SELECTED EXCERPT:
◆ ◆ ◆ ◆
More Detailed Implementation Details
Prefix-Scanning using a CombinedKey
CombinedKey is a simple tuple wrapper that stores the primary key and the foreign key together. The CombinedKey serde requires the usage of both the primary key and foreign key serdes. The CombinedKey is serialized as follows:
{4-byte foreignKeyLength}{foreignKeySerialized}{primaryKeySerialized}
This can support up to MAXINT size of data in bytes per key, which currently far exceeds the realistic sizing of messages in Kafka.
When performing the prefix scan on the RocksDB instance, we simply drop the primary key component, such that the serialized combined key looks like:
{4-byte foreignKeyLength}{foreignKeySerialized}
Other/Entity PrefixScan Processor Behaviour
- Requires the specific serialized format detailed above
- Requires a RocksDB instance storing all of the This/Event data
Joiner Propagation of Stale Data
Rapid changes to a foreign Key (perhaps due capturing changes from a relational database undergoing such operations) can cause a race condition. The other/Entity foreign keyed table may be quite congested with subscription requests on one node, and lightly subscribed on another due to the nature of the key distribution. As such, there is no guarantee the order in which the subscription updates will arrive in the post-subscribe repartition topic. It is for this reason why we must compare the current state of the primary key event to ensure that the data is still consistent with the extracted foreign key.
While it is possible for a stale event to be propagated (ie: matches the foreign key, but is stale), the up-to-date event will be propagated when it eventually arrives. Entity changes do not cause the same race conditions that event-changes do, and so are not of a concern.
Original Value Hash
A hash value is computed for each message propagated from This KTable. It is passed through the entire process and returns to the co-located KTable in the final step. Before joining, a lookup is done to validate that the hash value is identical. If the hash is not identical, this indicates that the event has since changed, even if the primary and foreign key remain the same. This indicates that the value should be discarded, lest a duplicate be printed.
Example:
Start with two empty tables: LHS is This KTable RHS is Other KTable 1- RHS is updated to Y|bar 2- LHS is updated to A|Y,1 -> sends Y|A+ subscription message to RHS 3- LHS is updated to A|Y,2 -> sends Y|A- unsubscribe message to RHS -> sends Y|A+ subscription to RHS 4- RHS processes first Y|A+ message -> sends A|Y,bar back 5- LHS processes A|Y,bar and produces result record A|Y,2,bar. 6- RHS processes Y|A- unsubscribe message (update store only) 7- RHS processes second Y|A+ subscribe message -> sends A|Y,bar back 8- LHS processes A|Y,bar and produces result record A|Y,2,bar Thus, the first result record, that should have been `A|Y,1,bar`, is now `A|Y,2,bar`. Furthermore, we update result table from `A|Y,2,bar` to `A|Y,2,bar`. By using a hash function to compare in step 5, we can instead see that the message is stale and should be discarded, lest we produce double output (or more, in the case of a rapidly changing set of events).
◆ ◆ ◆ ◆
EXERCISES TO COMPLETE:
a: Answer these from the implementation notes:
(i) Which part of the combined key is dropped when the prefix scan is performed on the RocksDB instance?
(ii) Up to what size of data in bytes per key can the serialization support?
(iii) In the example, what should the first result record have been?
b: For each statement, say whether it agrees with the implementation notes, and quote the words that decide it.
(i) The CombinedKey serde needs only the foreign key serde.
(ii) Entity changes cause the same race conditions as event changes.
(iii) A hash value is computed for each message propagated from This KTable.
The lines after this point come from an unrelated source.
◆ ◆ ◆ ◆
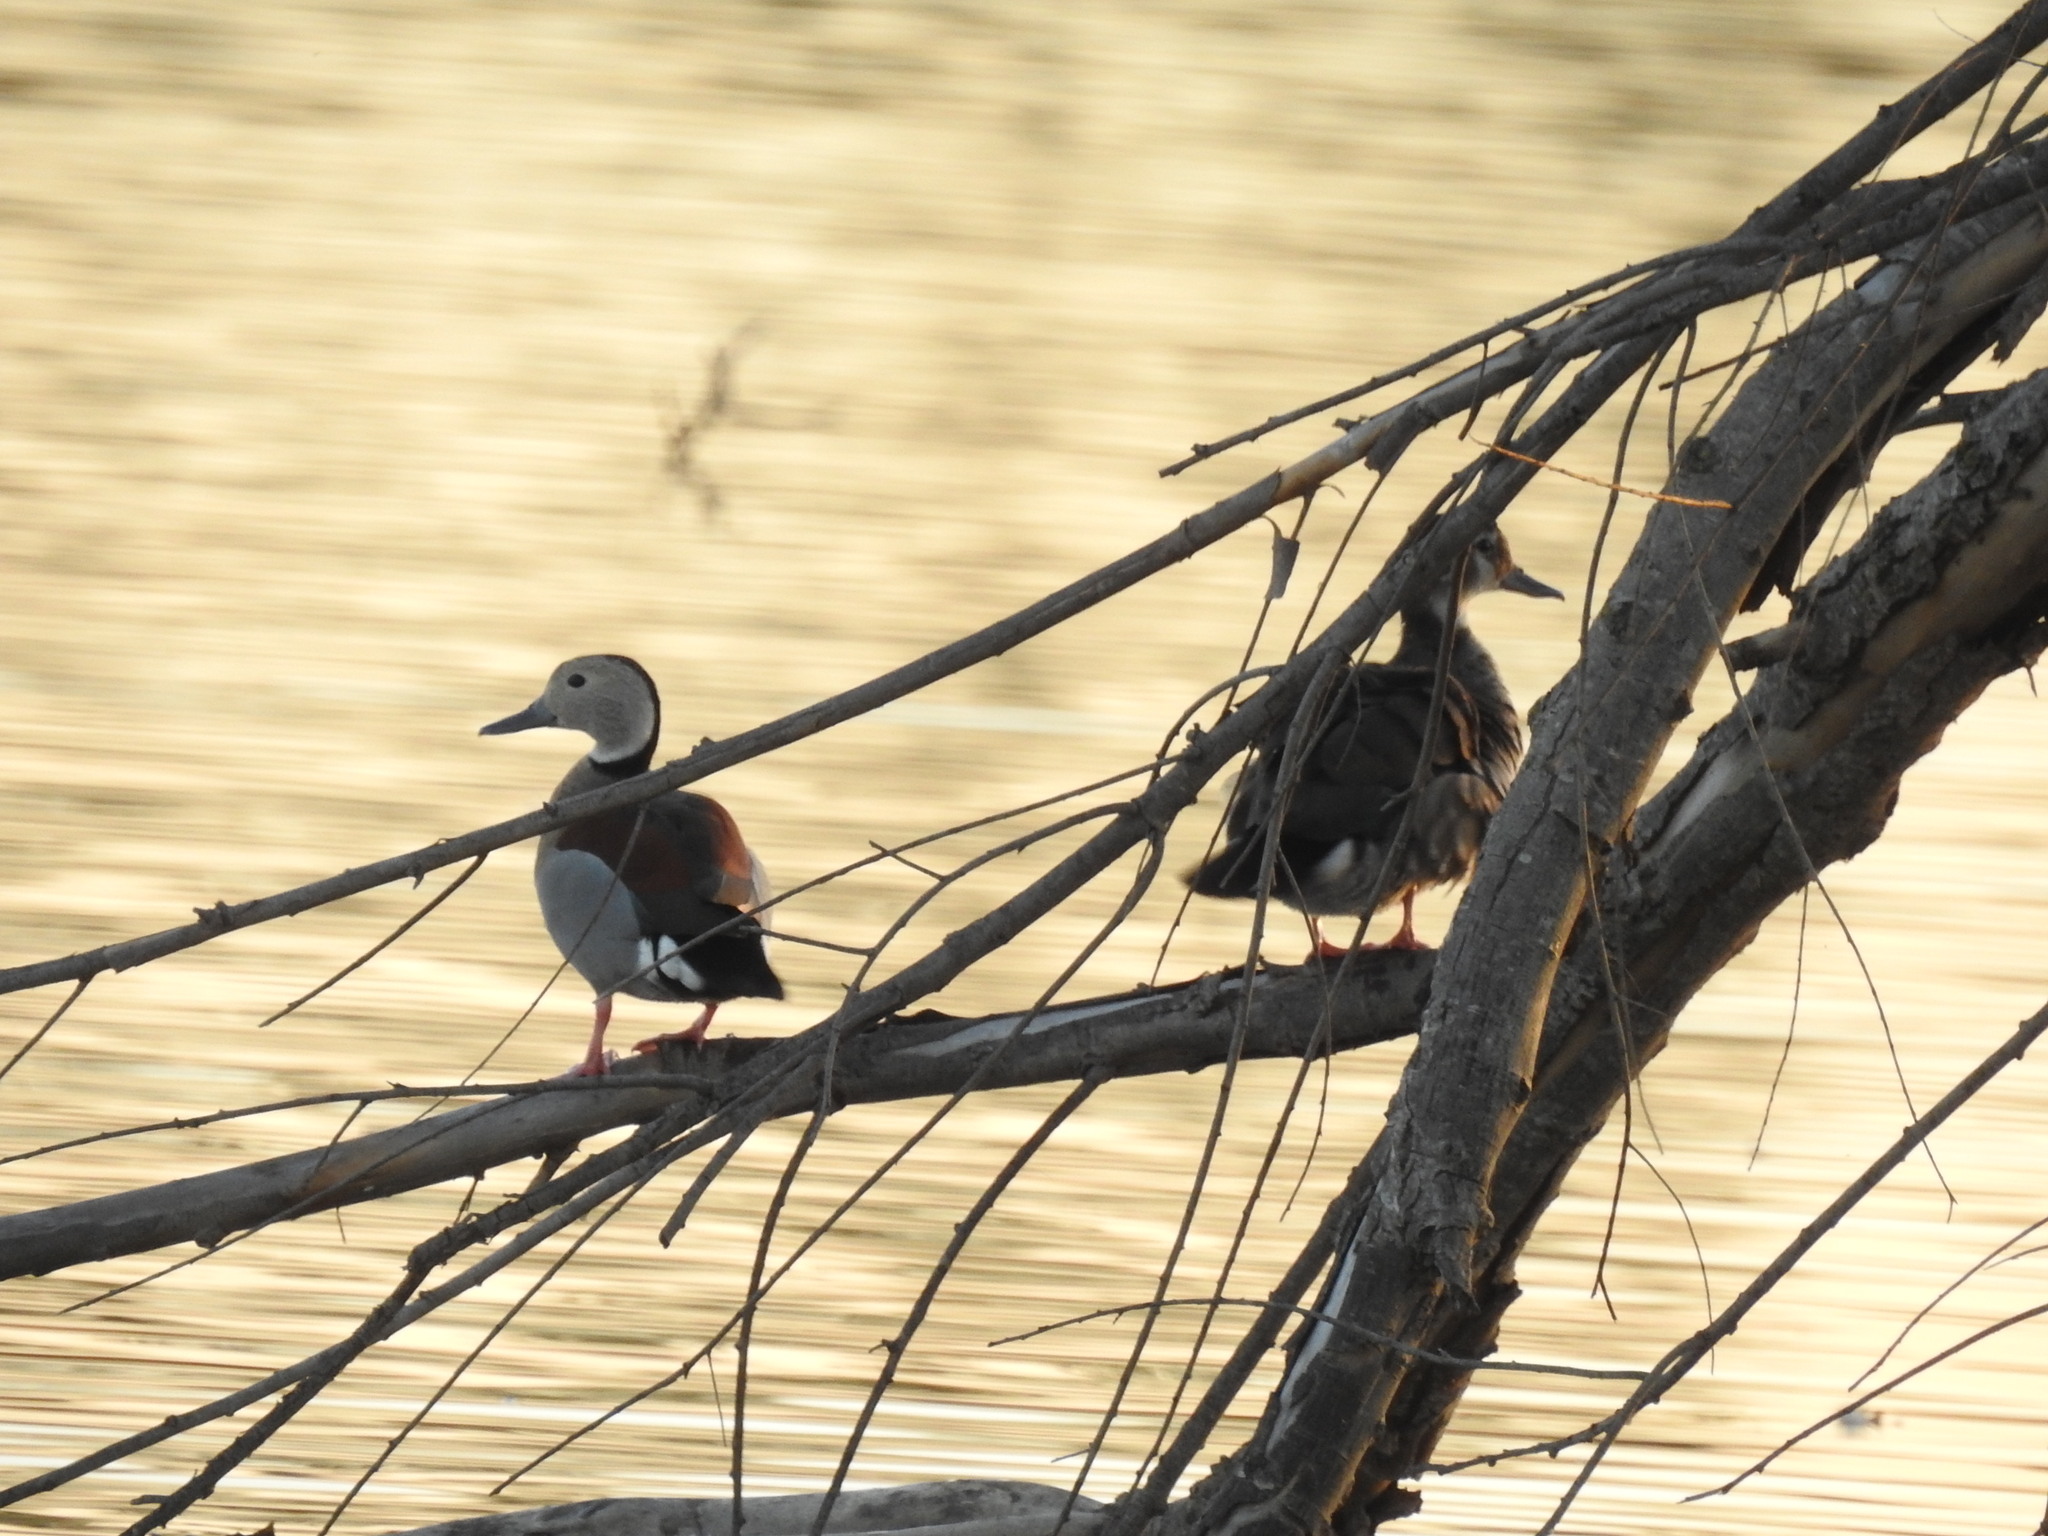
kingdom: Animalia
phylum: Chordata
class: Aves
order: Anseriformes
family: Anatidae
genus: Callonetta
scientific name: Callonetta leucophrys
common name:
◆ ◆ ◆ ◆
RESPONSES TO THE EXERCISE:
a:
(i) The primary key component.
(ii) Up to MAXINT size of data in bytes per key.
(iii) `A|Y,1,bar`

b:
(i) No: "The CombinedKey serde requires the usage of both the primary key and foreign key serdes."
(ii) No: "Entity changes do not cause the same race conditions that event-changes do"
(iii) Yes: "A hash value is computed for each message propagated from This KTable."